** Opening Material to process block **

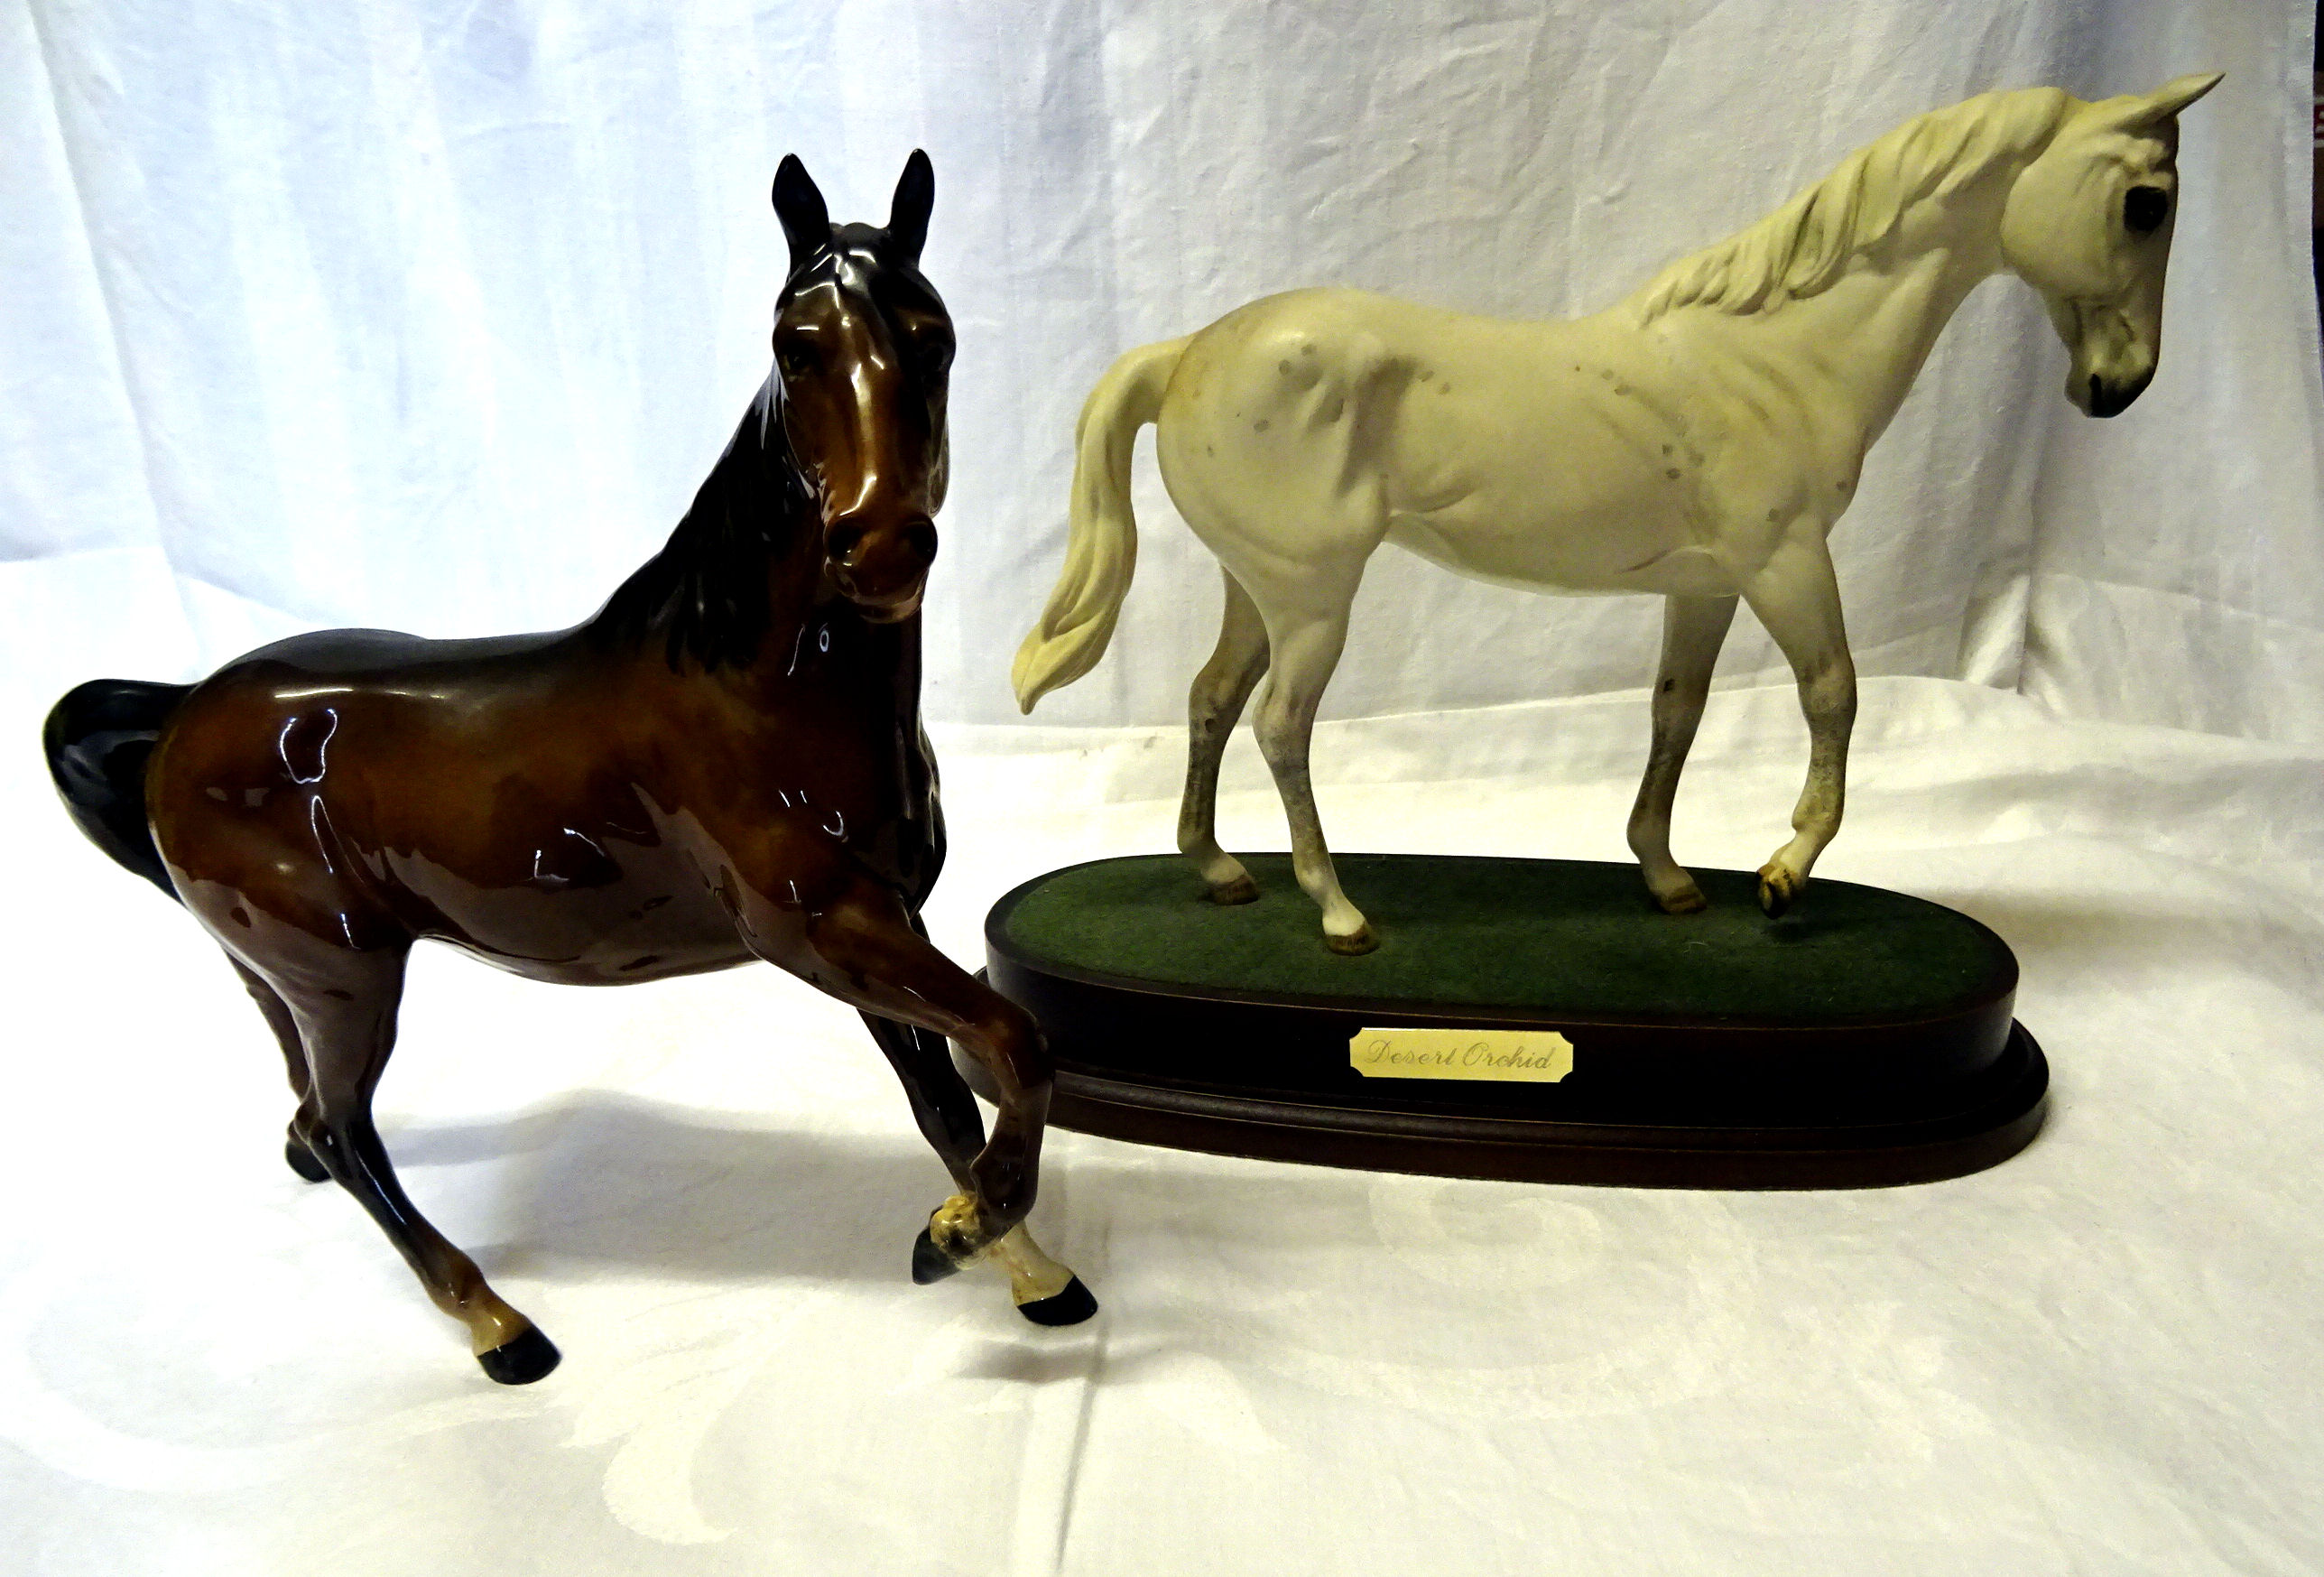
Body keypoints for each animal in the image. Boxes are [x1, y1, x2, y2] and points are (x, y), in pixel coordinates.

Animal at [36, 148, 1088, 1386]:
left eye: (934, 337)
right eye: (795, 342)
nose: (877, 549)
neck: (758, 689)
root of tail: (184, 712)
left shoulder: (885, 923)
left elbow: (946, 1106)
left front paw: (1028, 1270)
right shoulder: (822, 927)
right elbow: (1016, 1042)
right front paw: (958, 1238)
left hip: (275, 966)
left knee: (303, 1101)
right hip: (348, 978)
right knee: (350, 1132)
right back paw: (500, 1327)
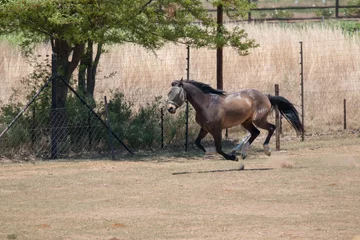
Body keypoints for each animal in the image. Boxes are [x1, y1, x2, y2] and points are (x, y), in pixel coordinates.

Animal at [167, 79, 304, 161]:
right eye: (169, 93)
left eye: (177, 94)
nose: (170, 108)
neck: (207, 103)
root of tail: (266, 96)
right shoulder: (205, 129)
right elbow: (198, 143)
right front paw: (209, 151)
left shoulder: (217, 129)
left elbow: (219, 148)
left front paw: (233, 157)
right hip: (246, 122)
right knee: (256, 132)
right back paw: (244, 153)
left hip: (258, 120)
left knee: (271, 128)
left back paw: (266, 150)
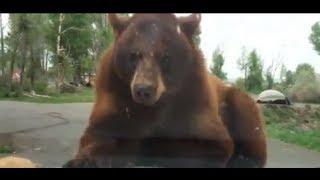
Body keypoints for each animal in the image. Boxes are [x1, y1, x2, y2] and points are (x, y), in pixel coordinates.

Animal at [62, 13, 268, 168]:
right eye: (133, 55)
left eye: (166, 57)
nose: (144, 89)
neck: (157, 104)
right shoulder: (115, 95)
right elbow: (99, 134)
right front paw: (82, 161)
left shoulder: (194, 100)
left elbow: (211, 143)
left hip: (236, 99)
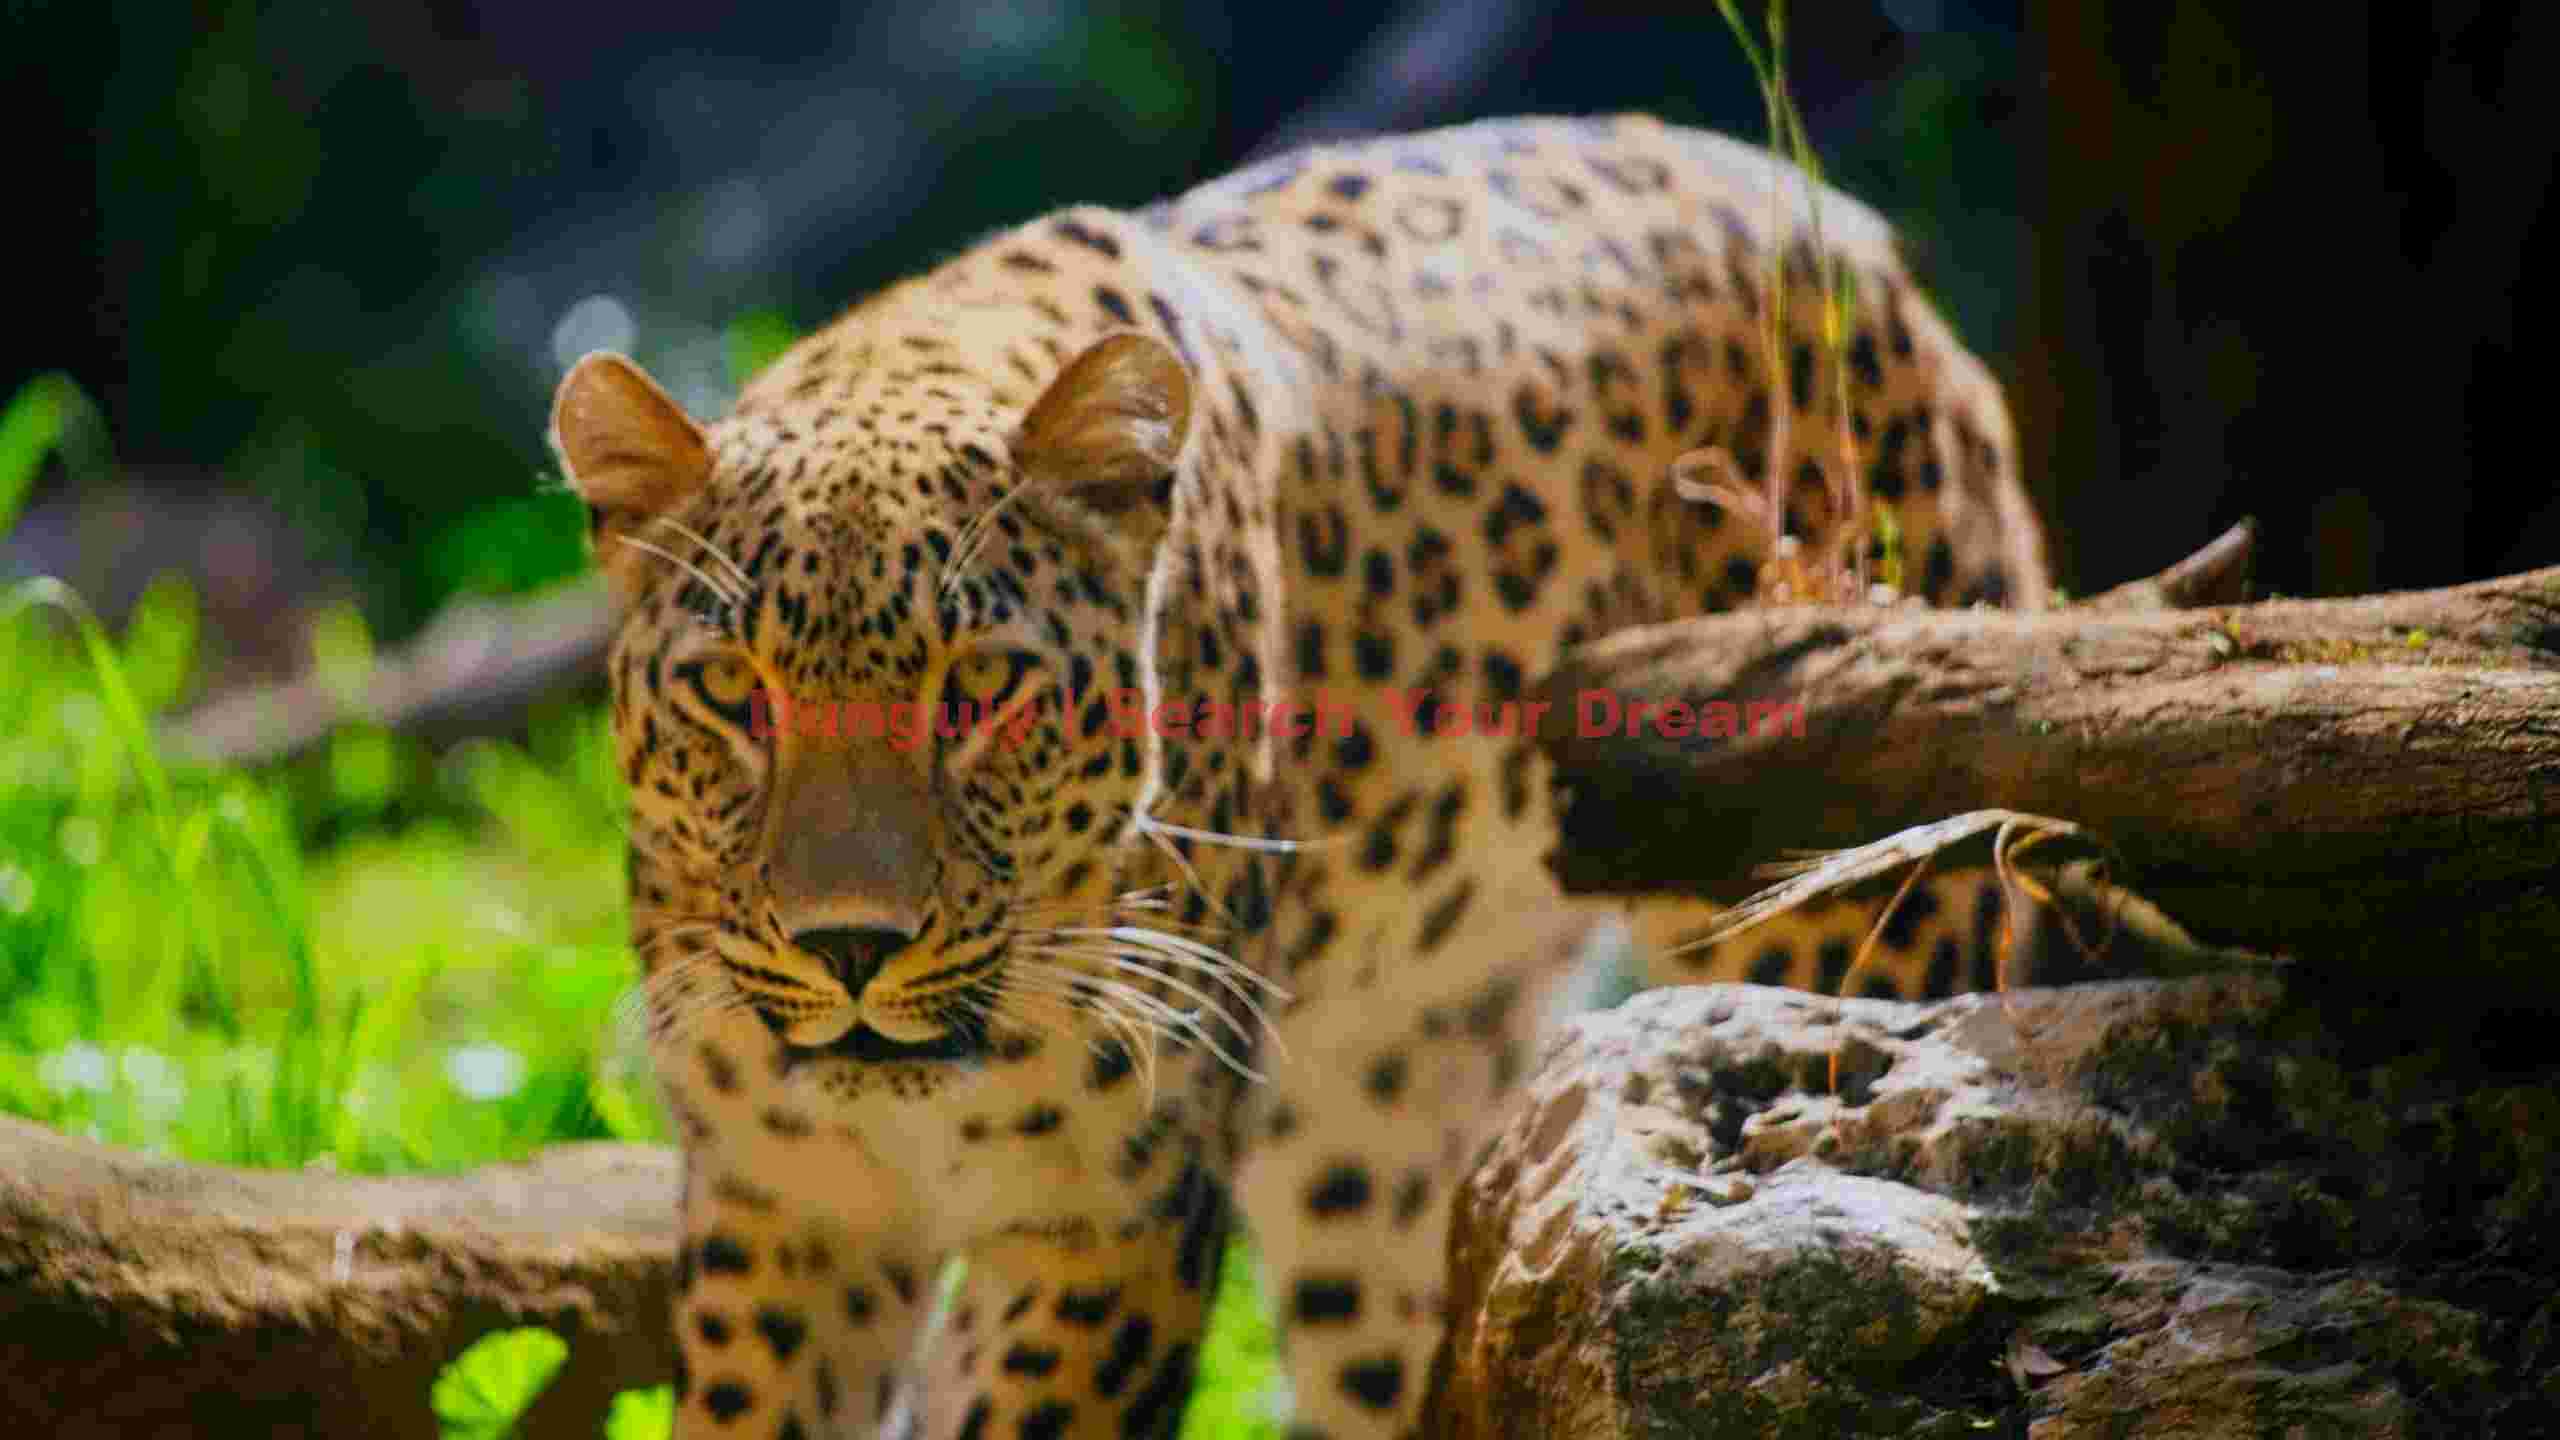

** Closing Material to process block **

Your answer must be an exact copy of the records, with no pictures in it.

Body keypoints for each animal in the image. Boxes are [x1, y1, x2, y2] and points are (x, y), in pixel coordinates.

Animal at [36, 148, 1088, 1386]:
left eye: (934, 337)
right eye: (795, 342)
nose: (877, 549)
neck: (758, 689)
root of tail: (184, 712)
left shoulder: (885, 923)
left elbow: (946, 1106)
left front paw: (1028, 1270)
right shoulder: (822, 927)
right elbow: (1016, 1042)
right front paw: (958, 1238)
left hip: (275, 966)
left knee: (303, 1101)
right hip: (348, 978)
right knee: (350, 1132)
right back paw: (500, 1327)
Body keypoints for each animal in the image. Boxes are [x1, y1, x2, y2] and points are (x, y), in pixel coordinates.

Animal at [167, 79, 304, 161]:
right eye: (169, 93)
left eye: (177, 94)
nose: (170, 108)
neck: (207, 103)
root of tail: (266, 96)
right shoulder: (205, 129)
right elbow: (198, 143)
right front paw: (209, 151)
left shoulder: (217, 129)
left elbow: (219, 148)
left front paw: (233, 157)
right hip: (246, 122)
right knee: (256, 132)
right back paw: (244, 153)
left hip: (258, 120)
left knee: (271, 128)
left back paw: (266, 150)
Body keypoints for each animal in the image. Boxes are [x1, y1, x2, y2] and points are (x, y), in pixel coordinates.

Animal at [62, 13, 268, 168]:
right eye: (133, 55)
left eye: (166, 57)
nose: (144, 89)
neck: (157, 104)
right shoulder: (115, 95)
right elbow: (99, 134)
right front paw: (82, 161)
left shoulder: (194, 100)
left elbow: (211, 143)
left hip: (236, 99)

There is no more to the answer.